Don’t get me wrong, most of us like to laugh at a bit of dirty humor here and there, but it seems that in the media and among the general youth population today, sex is such a “taboo” subject that we often resort to belittling it with a corny joke.

The use of sexual jokes in comedy is very much an American concept. Although it comes up in other cultures, there is a different attitude towards sex, and sexuality in general in the United States. In a funny way, we have a very “perverted” view of sex.

It is very easy to see that this attitude comes from the media. It is reiterated over and over again by concerned mothers all over the country, who worry that their middle-school daughter will start having sex before she even outgrows her training bra.

The phrase “sex sells” clearly defines the way the media and advertising works. We can’t deny that anyone, male or female, young or old, is more drawn to an attractive model showcasing a product rather than just the product by itself.

It is obvious that these companies want to sell you their product, but that’s not how they get you to spend your hard-earned money. What they are really doing is selling you on the idea that if you buy whatever it is they are promoting, that you are buying your way closer to the satisfaction of your desire.

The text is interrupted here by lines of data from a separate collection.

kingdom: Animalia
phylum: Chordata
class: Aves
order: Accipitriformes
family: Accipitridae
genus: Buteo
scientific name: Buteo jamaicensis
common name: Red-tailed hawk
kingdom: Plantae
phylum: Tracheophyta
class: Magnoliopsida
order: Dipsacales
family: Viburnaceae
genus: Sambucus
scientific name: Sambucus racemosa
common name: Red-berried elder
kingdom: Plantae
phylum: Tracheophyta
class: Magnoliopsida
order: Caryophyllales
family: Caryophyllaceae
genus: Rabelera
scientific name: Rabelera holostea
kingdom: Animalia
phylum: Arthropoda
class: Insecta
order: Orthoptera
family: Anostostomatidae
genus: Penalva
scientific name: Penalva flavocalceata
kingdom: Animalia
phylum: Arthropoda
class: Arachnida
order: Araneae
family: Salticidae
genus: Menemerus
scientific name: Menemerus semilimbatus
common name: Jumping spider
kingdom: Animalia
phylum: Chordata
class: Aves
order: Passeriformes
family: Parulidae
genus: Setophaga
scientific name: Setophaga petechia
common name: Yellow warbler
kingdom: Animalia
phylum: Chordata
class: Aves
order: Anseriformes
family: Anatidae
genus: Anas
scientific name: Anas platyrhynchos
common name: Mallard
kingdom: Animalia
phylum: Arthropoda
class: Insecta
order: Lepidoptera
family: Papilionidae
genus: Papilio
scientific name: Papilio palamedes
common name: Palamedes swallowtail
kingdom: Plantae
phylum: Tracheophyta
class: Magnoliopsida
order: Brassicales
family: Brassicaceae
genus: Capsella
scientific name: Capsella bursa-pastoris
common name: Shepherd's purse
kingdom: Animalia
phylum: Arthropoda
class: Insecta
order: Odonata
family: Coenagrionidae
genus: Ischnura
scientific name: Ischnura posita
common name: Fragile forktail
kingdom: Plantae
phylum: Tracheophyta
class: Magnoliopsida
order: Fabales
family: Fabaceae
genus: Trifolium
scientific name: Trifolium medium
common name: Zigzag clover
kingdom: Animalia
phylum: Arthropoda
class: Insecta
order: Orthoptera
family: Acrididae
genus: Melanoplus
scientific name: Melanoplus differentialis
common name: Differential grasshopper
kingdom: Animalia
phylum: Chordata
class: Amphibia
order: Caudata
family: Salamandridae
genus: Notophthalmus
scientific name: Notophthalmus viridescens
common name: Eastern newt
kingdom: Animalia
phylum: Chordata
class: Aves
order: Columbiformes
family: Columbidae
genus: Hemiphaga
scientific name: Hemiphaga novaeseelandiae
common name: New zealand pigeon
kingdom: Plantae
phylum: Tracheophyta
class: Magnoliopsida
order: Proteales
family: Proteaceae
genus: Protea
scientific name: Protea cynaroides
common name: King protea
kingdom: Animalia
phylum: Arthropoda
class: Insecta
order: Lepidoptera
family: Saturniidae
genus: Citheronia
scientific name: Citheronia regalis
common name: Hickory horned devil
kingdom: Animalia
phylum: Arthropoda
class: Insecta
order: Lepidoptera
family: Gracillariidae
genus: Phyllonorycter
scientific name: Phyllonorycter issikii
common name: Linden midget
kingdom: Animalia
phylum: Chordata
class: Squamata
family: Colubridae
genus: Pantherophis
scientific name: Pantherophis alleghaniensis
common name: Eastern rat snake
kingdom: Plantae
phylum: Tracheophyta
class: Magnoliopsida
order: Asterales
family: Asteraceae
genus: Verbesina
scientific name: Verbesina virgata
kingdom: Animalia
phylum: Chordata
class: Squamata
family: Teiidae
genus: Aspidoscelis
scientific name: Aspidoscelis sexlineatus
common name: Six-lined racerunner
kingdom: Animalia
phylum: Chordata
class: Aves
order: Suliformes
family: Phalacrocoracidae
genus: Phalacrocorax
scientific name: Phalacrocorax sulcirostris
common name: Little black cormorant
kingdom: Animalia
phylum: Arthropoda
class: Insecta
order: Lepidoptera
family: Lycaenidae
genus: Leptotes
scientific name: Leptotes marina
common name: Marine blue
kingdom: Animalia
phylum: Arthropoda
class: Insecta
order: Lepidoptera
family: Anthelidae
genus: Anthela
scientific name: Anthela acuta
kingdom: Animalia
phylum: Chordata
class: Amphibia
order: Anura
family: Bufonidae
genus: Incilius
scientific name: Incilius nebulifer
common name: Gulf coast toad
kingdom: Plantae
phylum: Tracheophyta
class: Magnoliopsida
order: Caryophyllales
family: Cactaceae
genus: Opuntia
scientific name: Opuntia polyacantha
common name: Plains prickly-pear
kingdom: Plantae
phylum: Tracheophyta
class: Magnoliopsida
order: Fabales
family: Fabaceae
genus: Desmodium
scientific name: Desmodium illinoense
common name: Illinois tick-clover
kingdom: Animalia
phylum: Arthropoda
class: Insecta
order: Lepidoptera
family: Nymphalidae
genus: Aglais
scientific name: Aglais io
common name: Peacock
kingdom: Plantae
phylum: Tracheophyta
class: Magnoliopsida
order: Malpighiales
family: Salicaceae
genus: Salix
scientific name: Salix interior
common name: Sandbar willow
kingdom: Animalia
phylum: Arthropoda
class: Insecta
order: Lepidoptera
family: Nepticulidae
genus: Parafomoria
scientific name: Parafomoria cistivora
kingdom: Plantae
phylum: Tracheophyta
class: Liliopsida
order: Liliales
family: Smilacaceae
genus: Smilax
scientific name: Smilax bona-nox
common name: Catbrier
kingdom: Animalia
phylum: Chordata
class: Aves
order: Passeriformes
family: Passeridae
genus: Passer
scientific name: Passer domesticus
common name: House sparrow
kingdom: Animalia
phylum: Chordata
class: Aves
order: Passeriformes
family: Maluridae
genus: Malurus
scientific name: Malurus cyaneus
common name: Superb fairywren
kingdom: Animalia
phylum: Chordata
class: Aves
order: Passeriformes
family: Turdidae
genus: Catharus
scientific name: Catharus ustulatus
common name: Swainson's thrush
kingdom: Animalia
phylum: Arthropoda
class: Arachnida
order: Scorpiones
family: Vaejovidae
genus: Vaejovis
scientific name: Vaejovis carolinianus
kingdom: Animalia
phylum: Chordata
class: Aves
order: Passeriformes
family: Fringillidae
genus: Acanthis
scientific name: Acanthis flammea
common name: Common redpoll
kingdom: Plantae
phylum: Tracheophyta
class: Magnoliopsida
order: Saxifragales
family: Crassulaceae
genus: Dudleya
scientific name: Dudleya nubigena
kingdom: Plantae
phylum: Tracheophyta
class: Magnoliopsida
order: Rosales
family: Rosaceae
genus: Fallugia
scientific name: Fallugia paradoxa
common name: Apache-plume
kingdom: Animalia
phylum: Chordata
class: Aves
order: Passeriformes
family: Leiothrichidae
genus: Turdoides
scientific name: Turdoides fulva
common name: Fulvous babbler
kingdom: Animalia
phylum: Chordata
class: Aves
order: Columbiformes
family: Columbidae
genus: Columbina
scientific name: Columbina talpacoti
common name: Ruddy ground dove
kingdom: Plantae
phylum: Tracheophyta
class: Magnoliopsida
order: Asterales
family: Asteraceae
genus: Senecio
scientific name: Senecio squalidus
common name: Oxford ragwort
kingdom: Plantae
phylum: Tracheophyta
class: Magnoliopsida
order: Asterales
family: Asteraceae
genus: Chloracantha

For instance, if you buy that bottle of Axe body spray (after watching the hot and heavy commercials), you’re subliminally hoping this will attract women to you. Because who cares about charm and chivalry when you can literally spray on a “babe magnet?”

But what does this teach us about sex? That it comes from a product? While it’s true that everyone appreciates a well-kept appearance, in reality these are just material objects that come in the way of our understanding of what sexuality really is.

We are all sexual creatures, and it comes down to hormones and the sexiest organ of all, the brain. What turns me on may not turn you on, but that’s okay because sexuality is a personal thing. We should be able to express our ideas about sexuality without instantly reverting to a perverted joke. If we take the taboo out of sexuality we can start to appreciate the beauty of it.

Sex, and sexuality in general, is a natural expression not only of love but also of the beauty, creativity and diversity of people all over the world. And that’s not something you can wrap in plastic.